The debate often focuses on the lack of third-party assessors, but you have suggested that the real issue lies elsewhere—could you elaborate on the maturity of the ecosystem versus the readiness of the contractors?
The narrative that there aren’t enough assessors is actually an incomplete diagnosis of the current challenges. We have already seen more than 1,500 organizations successfully achieve certification under the existing framework, which serves as a powerful proof of concept that the assessment ecosystem was maturing and functioning. The more daunting challenge is the “readiness gap” among the contractors themselves, many of whom treated this as a last-minute audit rather than a holistic transformation of their risk management. Far too many companies underestimated the grueling operational effort required to implement the 110 specific security controls found in the NIST documentation. They viewed the process as a bureaucratic hurdle to be jumped over once, rather than an ongoing commitment to protecting the military advantage that our national security depends on.

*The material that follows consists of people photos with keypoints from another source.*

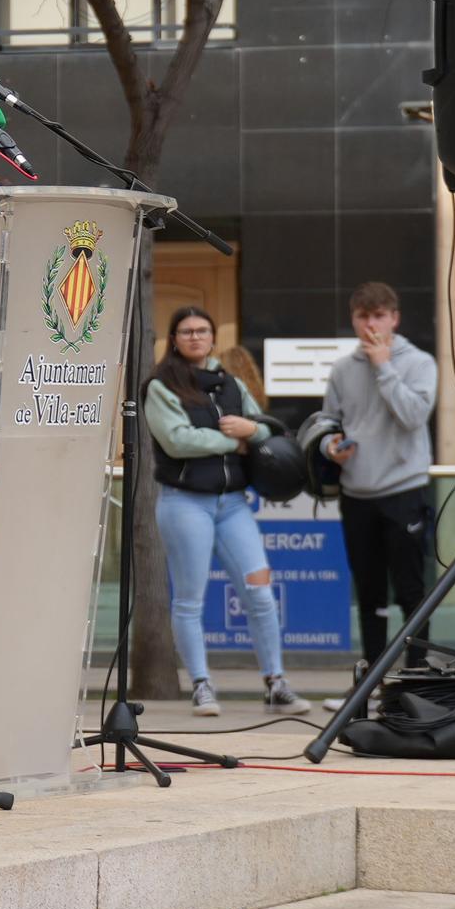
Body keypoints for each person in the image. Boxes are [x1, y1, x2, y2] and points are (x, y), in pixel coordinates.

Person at [147, 306, 311, 717]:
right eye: (186, 331)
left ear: (212, 337)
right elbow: (177, 441)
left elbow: (266, 426)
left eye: (202, 330)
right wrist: (234, 442)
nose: (195, 337)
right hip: (185, 503)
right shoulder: (161, 385)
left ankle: (276, 682)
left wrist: (251, 431)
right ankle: (202, 685)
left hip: (233, 505)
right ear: (174, 338)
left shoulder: (232, 383)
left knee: (260, 591)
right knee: (189, 601)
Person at [319, 282, 439, 697]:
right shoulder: (342, 369)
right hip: (357, 494)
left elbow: (414, 416)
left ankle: (418, 679)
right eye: (363, 317)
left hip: (404, 489)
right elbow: (328, 422)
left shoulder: (419, 362)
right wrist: (329, 446)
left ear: (395, 318)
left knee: (410, 589)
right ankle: (370, 681)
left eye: (379, 316)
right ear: (354, 320)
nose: (371, 325)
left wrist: (384, 366)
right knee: (368, 593)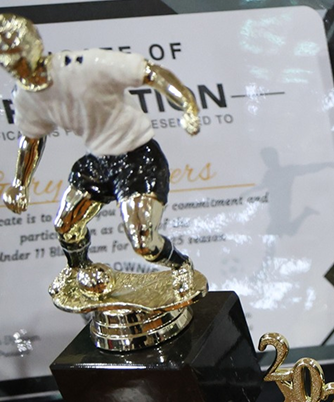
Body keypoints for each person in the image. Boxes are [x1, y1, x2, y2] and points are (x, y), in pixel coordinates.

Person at [0, 14, 200, 273]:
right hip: (98, 161)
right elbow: (31, 137)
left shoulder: (84, 67)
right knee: (66, 228)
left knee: (144, 245)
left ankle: (182, 268)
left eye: (16, 55)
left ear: (34, 46)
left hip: (138, 158)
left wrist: (187, 105)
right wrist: (19, 184)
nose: (13, 65)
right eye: (5, 59)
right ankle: (78, 272)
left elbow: (150, 72)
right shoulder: (25, 97)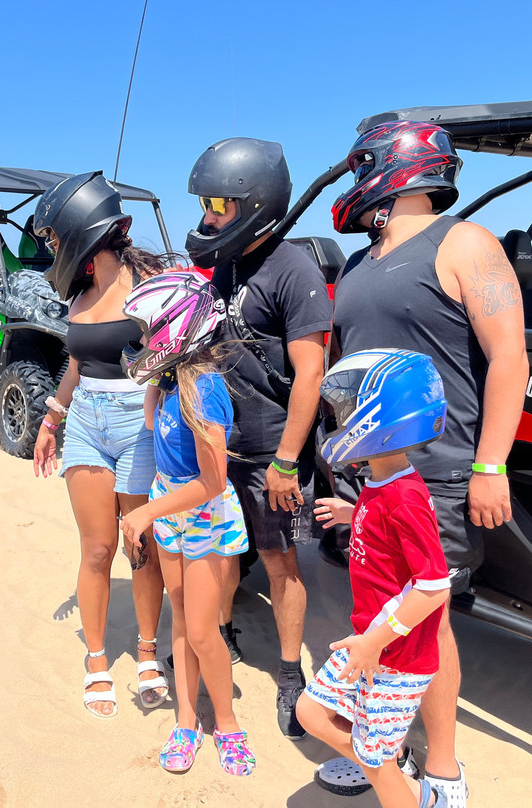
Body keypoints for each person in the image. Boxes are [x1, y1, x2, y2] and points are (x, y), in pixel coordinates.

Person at [320, 120, 530, 805]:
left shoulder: (464, 242)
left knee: (423, 619)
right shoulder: (357, 263)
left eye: (362, 167)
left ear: (394, 164)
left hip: (434, 472)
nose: (354, 183)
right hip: (367, 473)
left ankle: (442, 768)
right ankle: (378, 746)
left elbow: (508, 356)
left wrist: (490, 464)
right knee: (374, 615)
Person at [185, 137, 332, 739]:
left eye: (218, 203)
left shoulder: (293, 271)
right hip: (221, 445)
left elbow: (311, 375)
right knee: (219, 553)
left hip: (272, 453)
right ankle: (220, 639)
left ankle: (291, 673)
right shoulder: (224, 265)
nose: (207, 216)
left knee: (279, 563)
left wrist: (288, 462)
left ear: (256, 202)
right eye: (205, 203)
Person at [31, 172, 169, 719]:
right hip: (86, 417)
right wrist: (51, 418)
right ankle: (95, 660)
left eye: (55, 238)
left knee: (141, 547)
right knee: (96, 549)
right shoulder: (80, 290)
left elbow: (175, 355)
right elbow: (79, 361)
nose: (54, 250)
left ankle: (147, 651)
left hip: (141, 419)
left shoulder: (152, 286)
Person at [301, 349, 452, 808]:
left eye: (347, 411)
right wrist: (356, 512)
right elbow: (392, 534)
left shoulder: (404, 494)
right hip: (372, 643)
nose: (340, 420)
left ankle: (400, 785)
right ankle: (383, 760)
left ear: (379, 419)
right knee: (312, 713)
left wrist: (374, 642)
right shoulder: (381, 481)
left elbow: (434, 586)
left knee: (374, 755)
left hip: (394, 655)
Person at [118, 272, 256, 776]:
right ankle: (186, 720)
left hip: (198, 511)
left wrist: (146, 513)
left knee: (201, 630)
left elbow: (214, 481)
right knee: (181, 618)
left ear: (175, 329)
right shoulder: (174, 379)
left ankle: (228, 723)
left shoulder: (205, 387)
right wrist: (156, 377)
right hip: (168, 505)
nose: (141, 342)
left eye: (147, 331)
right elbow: (155, 425)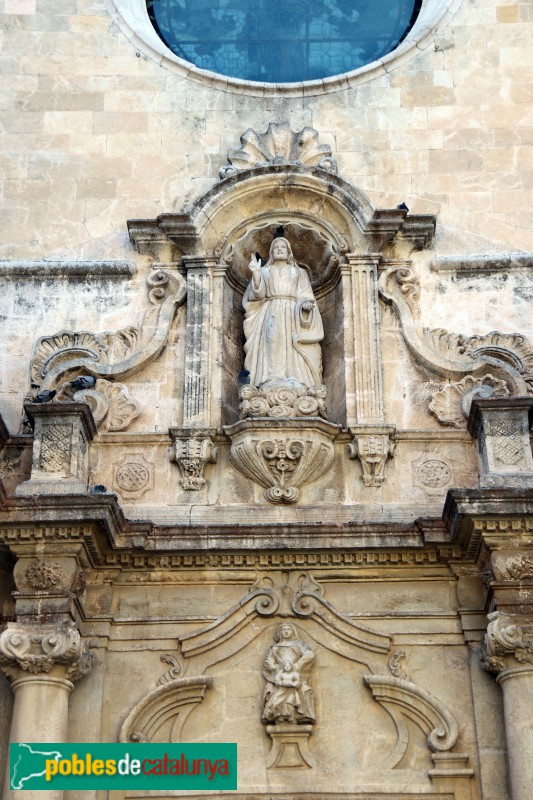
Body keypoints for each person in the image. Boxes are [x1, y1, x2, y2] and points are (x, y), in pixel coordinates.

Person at [243, 237, 323, 389]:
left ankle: (295, 378)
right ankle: (271, 377)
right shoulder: (265, 271)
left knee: (292, 343)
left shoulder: (299, 272)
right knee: (272, 340)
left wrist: (305, 305)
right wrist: (256, 274)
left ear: (288, 252)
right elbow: (257, 296)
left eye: (283, 247)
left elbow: (306, 295)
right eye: (276, 247)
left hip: (293, 312)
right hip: (271, 310)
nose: (279, 249)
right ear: (272, 252)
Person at [261, 623, 315, 724]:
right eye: (283, 630)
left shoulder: (299, 645)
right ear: (280, 633)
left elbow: (309, 654)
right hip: (279, 675)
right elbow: (269, 661)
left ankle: (303, 713)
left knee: (305, 690)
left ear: (293, 631)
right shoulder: (275, 648)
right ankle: (278, 714)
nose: (286, 631)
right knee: (273, 691)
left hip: (295, 673)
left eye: (288, 629)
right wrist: (276, 668)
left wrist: (298, 664)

How should forward-thinking organizations utilize this unexpected window of time to ensure they are prepared for whatever redesigned framework emerges from the 60-day review?

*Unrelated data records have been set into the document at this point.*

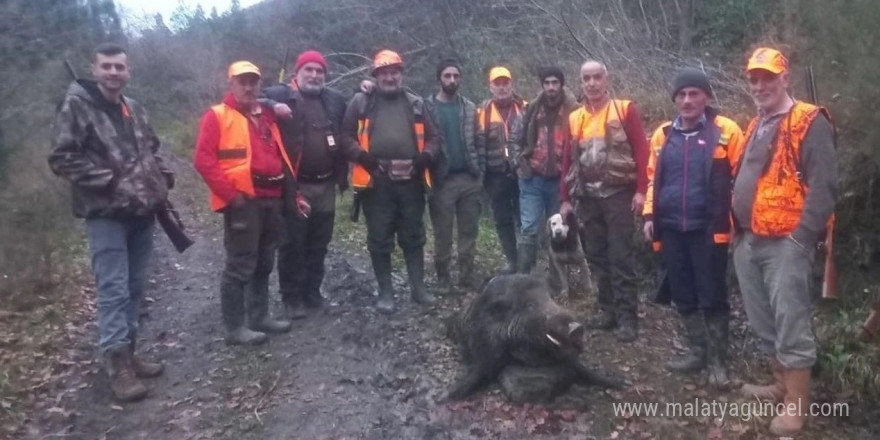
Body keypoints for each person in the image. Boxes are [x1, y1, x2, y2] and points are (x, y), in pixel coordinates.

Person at [49, 43, 170, 401]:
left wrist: (159, 179)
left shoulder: (133, 108)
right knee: (113, 289)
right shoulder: (76, 106)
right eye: (107, 66)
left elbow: (150, 148)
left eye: (120, 67)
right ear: (95, 68)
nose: (114, 72)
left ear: (128, 71)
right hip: (105, 214)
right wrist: (112, 181)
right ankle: (117, 365)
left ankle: (129, 353)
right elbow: (61, 158)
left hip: (141, 212)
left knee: (134, 286)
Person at [732, 48, 837, 436]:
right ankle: (779, 384)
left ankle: (796, 405)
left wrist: (800, 240)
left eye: (767, 77)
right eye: (754, 79)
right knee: (764, 322)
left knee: (791, 323)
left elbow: (825, 186)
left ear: (785, 77)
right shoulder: (756, 123)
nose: (760, 85)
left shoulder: (809, 120)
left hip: (786, 244)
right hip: (749, 240)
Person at [642, 68, 745, 387]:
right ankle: (697, 351)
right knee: (683, 292)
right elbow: (651, 178)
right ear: (674, 98)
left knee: (712, 294)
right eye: (681, 95)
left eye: (694, 94)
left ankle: (718, 363)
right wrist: (649, 215)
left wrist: (739, 222)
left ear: (707, 97)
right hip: (671, 227)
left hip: (709, 228)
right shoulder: (662, 134)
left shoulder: (726, 130)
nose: (687, 100)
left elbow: (742, 179)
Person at [194, 61, 308, 345]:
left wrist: (292, 195)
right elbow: (203, 161)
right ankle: (235, 328)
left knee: (264, 261)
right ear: (231, 83)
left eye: (253, 81)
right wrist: (232, 197)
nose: (248, 86)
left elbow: (281, 158)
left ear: (259, 84)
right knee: (240, 264)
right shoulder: (217, 116)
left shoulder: (266, 115)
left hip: (273, 199)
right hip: (244, 201)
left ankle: (258, 317)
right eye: (242, 81)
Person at [340, 50, 442, 313]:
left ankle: (418, 289)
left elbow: (434, 138)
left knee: (414, 235)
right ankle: (386, 292)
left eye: (394, 71)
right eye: (383, 72)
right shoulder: (361, 102)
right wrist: (364, 158)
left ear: (401, 73)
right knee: (379, 237)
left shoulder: (416, 103)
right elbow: (345, 136)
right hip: (377, 181)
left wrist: (424, 159)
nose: (389, 76)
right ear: (375, 75)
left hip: (411, 180)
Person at [559, 60, 650, 343]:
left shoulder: (624, 110)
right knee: (597, 255)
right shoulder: (575, 118)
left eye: (597, 77)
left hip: (618, 195)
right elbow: (566, 161)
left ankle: (627, 319)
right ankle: (607, 311)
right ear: (581, 82)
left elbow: (643, 152)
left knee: (621, 256)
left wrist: (641, 191)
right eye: (586, 78)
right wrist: (564, 199)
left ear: (606, 79)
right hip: (587, 196)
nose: (592, 83)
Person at [262, 50, 348, 319]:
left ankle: (313, 293)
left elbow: (358, 109)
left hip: (326, 185)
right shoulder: (280, 94)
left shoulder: (334, 100)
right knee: (292, 244)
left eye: (319, 71)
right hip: (295, 186)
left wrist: (367, 88)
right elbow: (248, 98)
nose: (314, 75)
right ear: (296, 74)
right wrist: (271, 106)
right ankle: (292, 298)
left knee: (319, 243)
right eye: (308, 70)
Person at [424, 59, 484, 292]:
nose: (452, 80)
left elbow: (479, 139)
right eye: (447, 76)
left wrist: (481, 172)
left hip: (469, 177)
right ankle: (443, 279)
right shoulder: (426, 107)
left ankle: (466, 276)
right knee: (443, 233)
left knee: (469, 231)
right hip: (442, 180)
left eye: (456, 76)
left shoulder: (469, 107)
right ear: (439, 78)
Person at [514, 66, 578, 275]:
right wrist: (518, 163)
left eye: (555, 83)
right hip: (532, 178)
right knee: (529, 228)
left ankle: (558, 280)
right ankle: (525, 277)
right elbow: (515, 139)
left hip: (561, 181)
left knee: (559, 229)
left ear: (561, 84)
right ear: (542, 85)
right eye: (547, 83)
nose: (551, 87)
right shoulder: (531, 108)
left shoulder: (574, 110)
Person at [476, 66, 527, 274]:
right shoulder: (482, 112)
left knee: (525, 219)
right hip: (495, 175)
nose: (502, 87)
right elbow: (476, 143)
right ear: (491, 87)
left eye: (505, 83)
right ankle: (512, 261)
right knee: (502, 219)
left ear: (512, 84)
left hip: (522, 172)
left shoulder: (526, 107)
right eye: (498, 84)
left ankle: (526, 262)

This period of uncertainty should be viewed as a rare strategic gift—an opportunity to address deep-seated technical debt and strengthen governance without the immediate pressure of a certification deadline. Companies have the chance now to mature their identity management, enhance their monitoring and incident response capabilities, and refine their operational processes. This is the time to ensure that the security controls they have in place are not just “paper compliant” but are functionally protecting sensitive defense information from real-world threats. Those who use this time to build truly mature cybersecurity programs will find themselves in an enviable position regardless of the specific rules the Department eventually settles on. The goal was never to create a “certification for certification’s sake” culture, but to foster a resilient industrial base that can withstand sophisticated cyber attacks.
What is your forecast for the future of the CMMC program?
I believe we will see a redesigned framework that places a much heavier emphasis on self-assessments for the lower levels of sensitivity, reserving the high-intensity third-party audits for the most critical supply chain nodes. The 60-day review will likely lead to a more tiered approach that attempts to balance the Department’s need for verification with the contractor’s need for fiscal sustainability. We should expect a move toward a model that is easier to scale across those 100,000 contractors, perhaps by leveraging automation or more streamlined validation processes for Level 1 and Level 2 requirements. However, the fundamental demand for rigorous protection of unclassified information will only intensify, as the geopolitical landscape makes the safeguarding of our military technology more vital than ever before. Ultimately, the framework will evolve, but the underlying mission of hardening the Defense Industrial Base is a permanent fixture of our national strategy.